Let $\{a_{n}\},\{b_{n}\}$ be sequences such that $$\sqrt{\dfrac{a_{n}+1}{b_{n}}}=\dfrac{1}{n}, \quad S_{n}=\sqrt{T_{n-1}} \quad(n>1)$$ where $\displaystyle S_{n}=\sum_{i=1}^{n}a_{i}$, $\displaystyle T_{n}=\sum_{i=1}^{n}b_{i}$, and $b_{1}=1$.
Find $T_{20}-S_{20}$.
(a) $15980$
(b) $35910$
(c) $43910$
(d) $43920$
My try: Since $$n^2(a_{n}+1)=b_{n},S^2_{n}=T_{n-1}$$ so $$S^2_{n+1}-S^2_{n}=a_{n+1}[S_{n+1}+S_{n}]=T_{n}-T_{n-1}=b_{n}.$$ Then I don't know how to continue.

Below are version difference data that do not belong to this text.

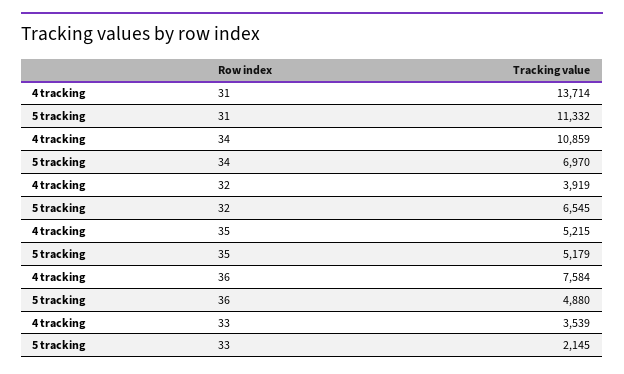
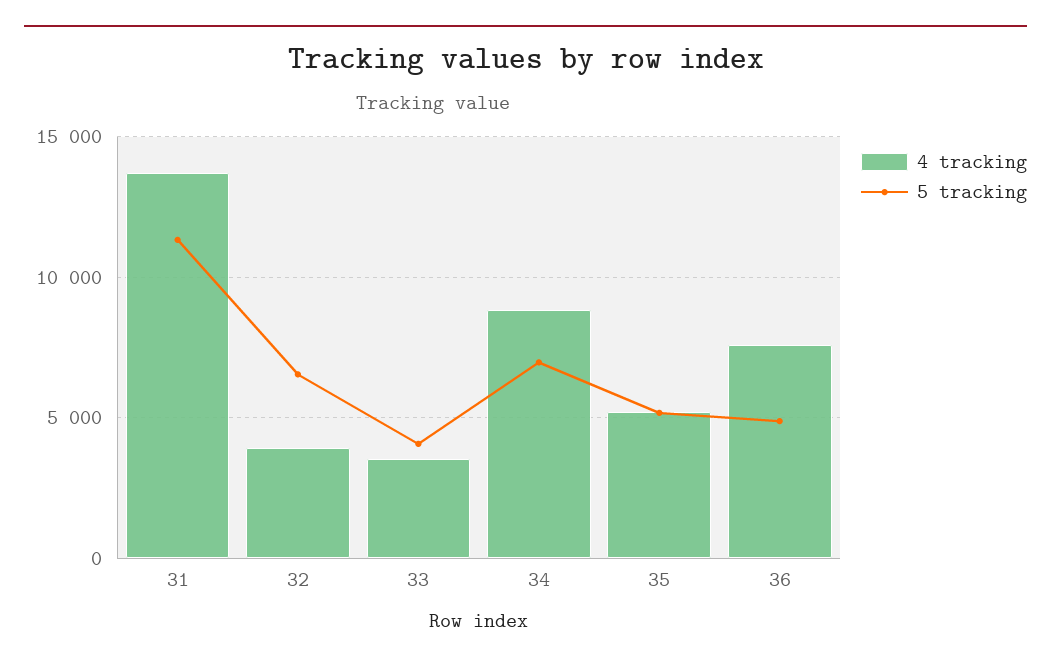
  {
    "4 tracking": {
      "31": 13714,
-     "34": 10859,
+     "34": 9000,
      "32": 3919,
      "35": 5215,
      "36": 7584,
      "33": 3539
    },
    "5 tracking": {
      "31": 11332,
      "34": 6970,
      "32": 6545,
      "35": 5179,
      "36": 4880,
-     "33": 2145
+     "33": 4000
    }
  }

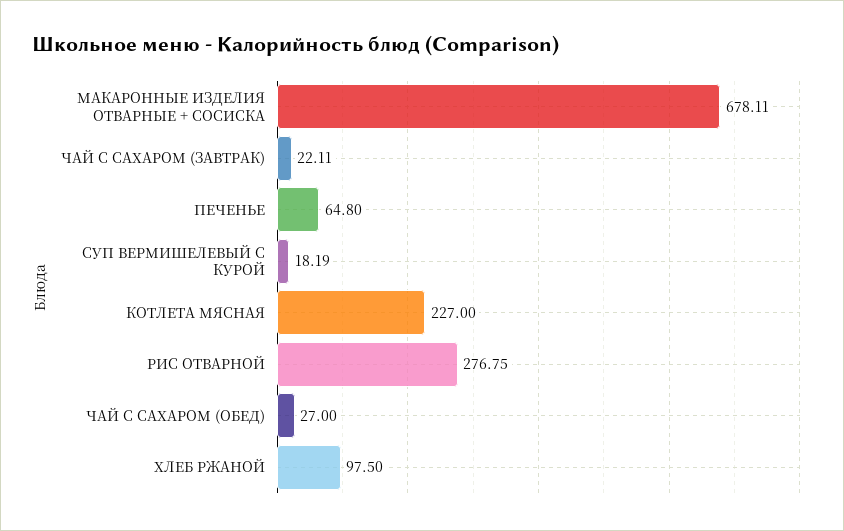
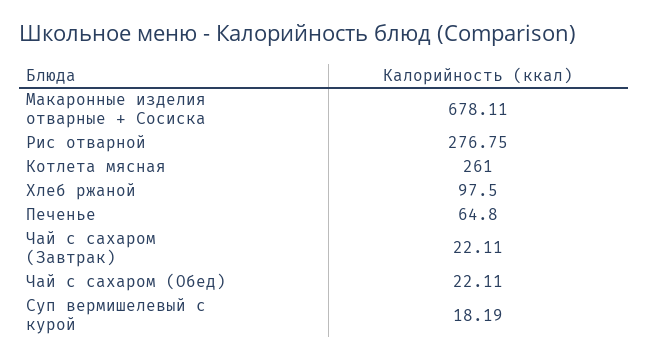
  {
    "МАКАРОННЫЕ ИЗДЕЛИЯ ОТВАРНЫЕ + СОСИСКА": 678.11,
    "ЧАЙ С САХАРОМ (ЗАВТРАК)": 22.11,
    "ПЕЧЕНЬЕ": 64.8,
    "СУП ВЕРМИШЕЛЕВЫЙ С КУРОЙ": 18.19,
-   "КОТЛЕТА МЯСНАЯ": 227,
+   "КОТЛЕТА МЯСНАЯ": 261,
    "РИС ОТВАРНОЙ": 276.75,
-   "ЧАЙ С САХАРОМ (ОБЕД)": 27,
+   "ЧАЙ С САХАРОМ (ОБЕД)": 22.11,
    "ХЛЕБ РЖАНОЙ": 97.5
  }

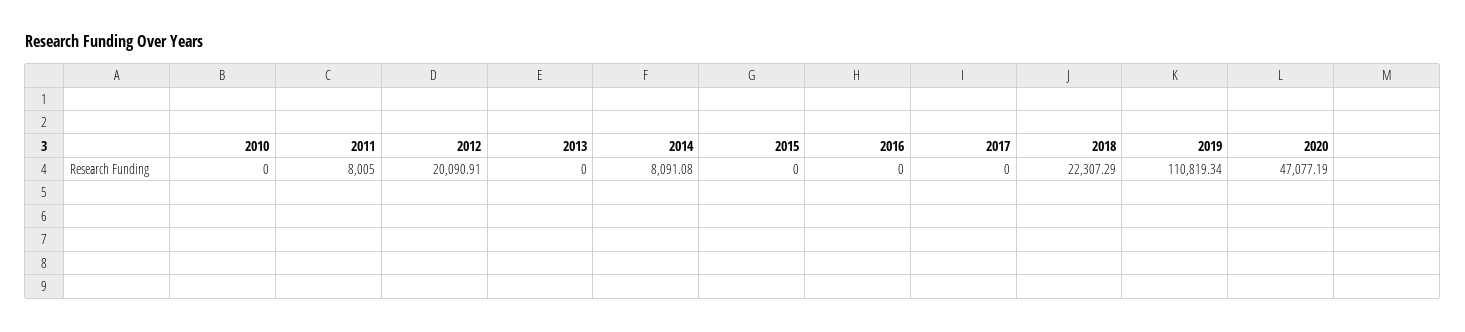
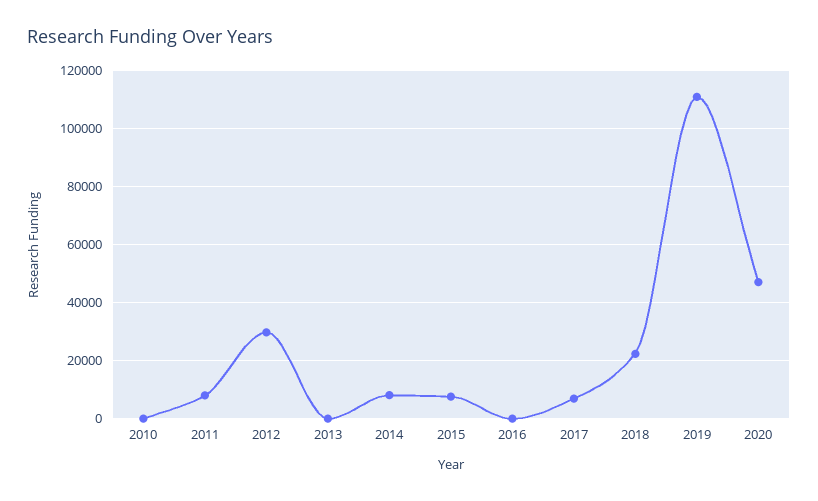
  {
    "2010": 0,
    "2011": 8005,
-   "2012": 20090.91,
+   "2012": 30000,
    "2013": 0,
    "2014": 8091.08,
-   "2015": 0,
+   "2015": 7500,
    "2016": 0,
-   "2017": 0,
+   "2017": 7500,
    "2018": 22307.29,
    "2019": 110819.34,
    "2020": 47077.19
  }

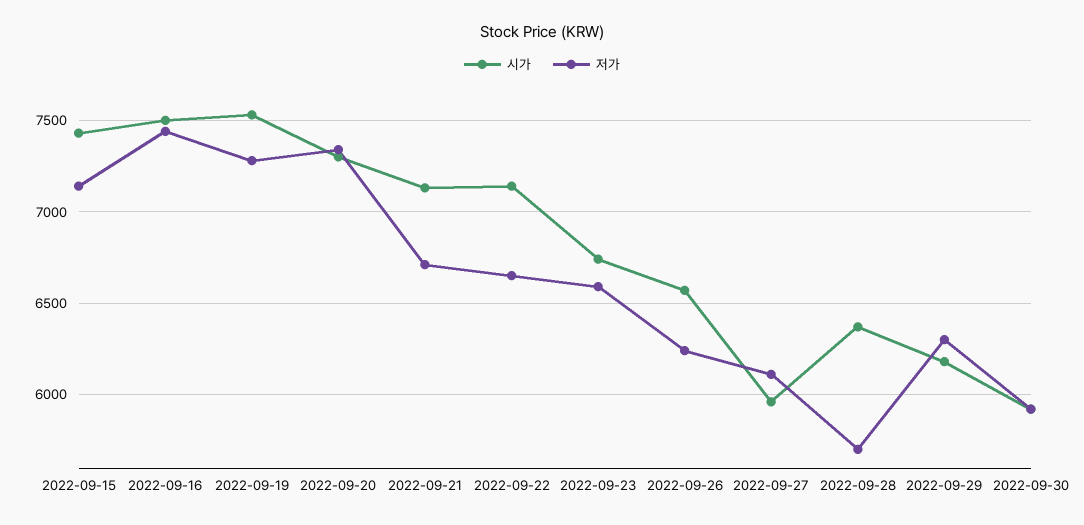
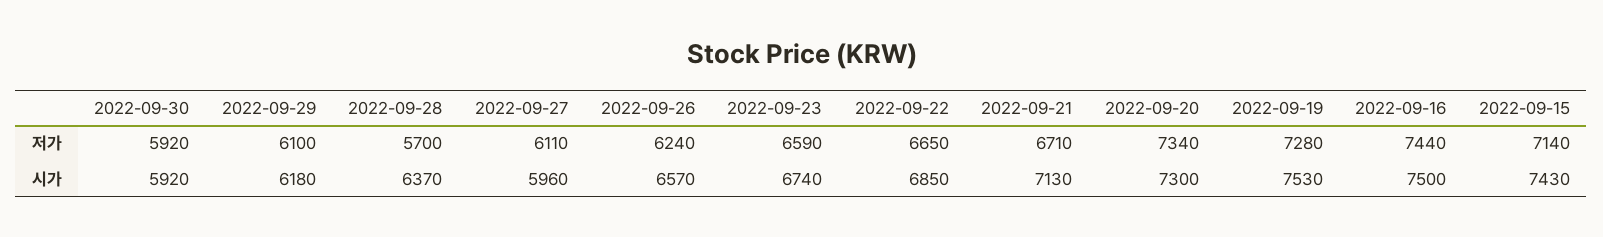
  {
    "시가": {
      "2022-09-15": 7430,
      "2022-09-16": 7500,
      "2022-09-19": 7530,
      "2022-09-20": 7300,
      "2022-09-21": 7130,
-     "2022-09-22": 7150,
+     "2022-09-22": 6850,
      "2022-09-23": 6740,
      "2022-09-26": 6570,
      "2022-09-27": 5960,
      "2022-09-28": 6370,
      "2022-09-29": 6180,
      "2022-09-30": 5920
    },
    "저가": {
      "2022-09-15": 7140,
      "2022-09-16": 7440,
      "2022-09-19": 7280,
      "2022-09-20": 7340,
      "2022-09-21": 6710,
      "2022-09-22": 6650,
      "2022-09-23": 6590,
      "2022-09-26": 6240,
      "2022-09-27": 6110,
      "2022-09-28": 5700,
-     "2022-09-29": 6300,
+     "2022-09-29": 6100,
      "2022-09-30": 5920
    }
  }

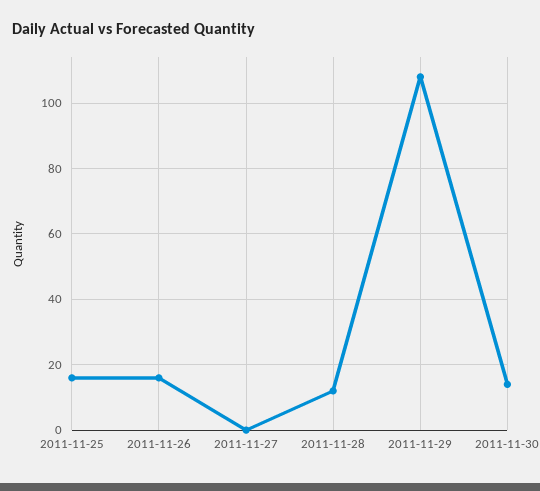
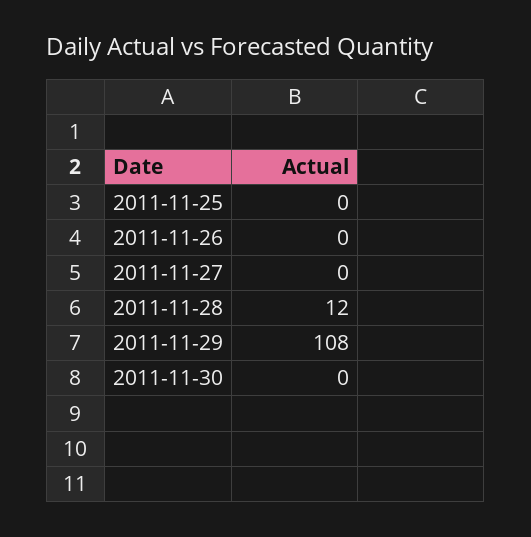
  {
-   "2011-11-25": 15,
+   "2011-11-25": 0,
-   "2011-11-26": 15,
+   "2011-11-26": 0,
    "2011-11-27": 0,
    "2011-11-28": 12,
    "2011-11-29": 108,
-   "2011-11-30": 15
+   "2011-11-30": 0
  }

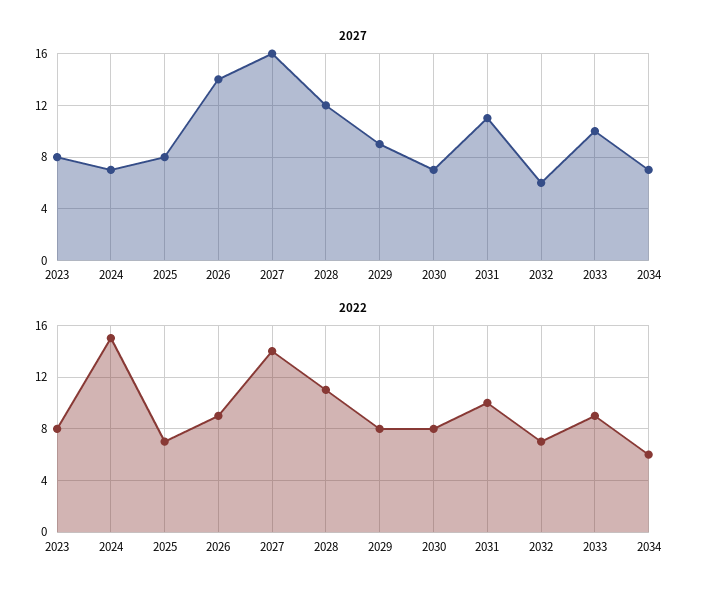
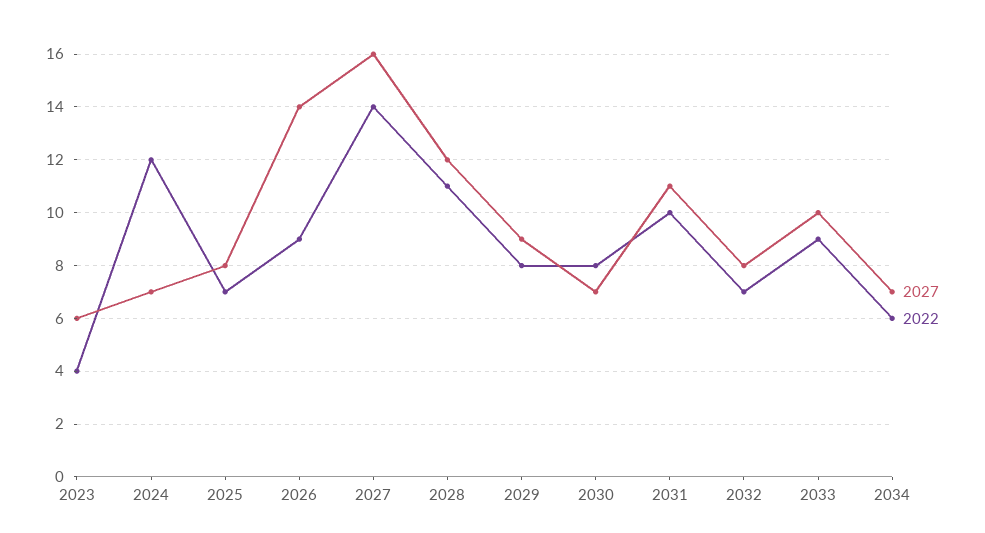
  {
    "2027": {
-     "2023": 8,
+     "2023": 6,
      "2024": 7,
      "2025": 8,
      "2026": 14,
      "2027": 16,
      "2028": 12,
      "2029": 9,
      "2030": 7,
      "2031": 11,
-     "2032": 6,
+     "2032": 8,
      "2033": 10,
      "2034": 7
    },
    "2022": {
-     "2023": 8,
+     "2023": 4,
-     "2024": 15,
+     "2024": 12,
      "2025": 7,
      "2026": 9,
      "2027": 14,
      "2028": 11,
      "2029": 8,
      "2030": 8,
      "2031": 10,
      "2032": 7,
      "2033": 9,
      "2034": 6
    }
  }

Thank you.
I guess this $$1^3+2^3+\cdots+n^3=(1+2+\cdots+n)^2$$ maybe usefull,so I guess $$a_{n}=n-1,b_{n}=n^3$$ and after I find this is true,But I can't prove it( without Mathematical induction)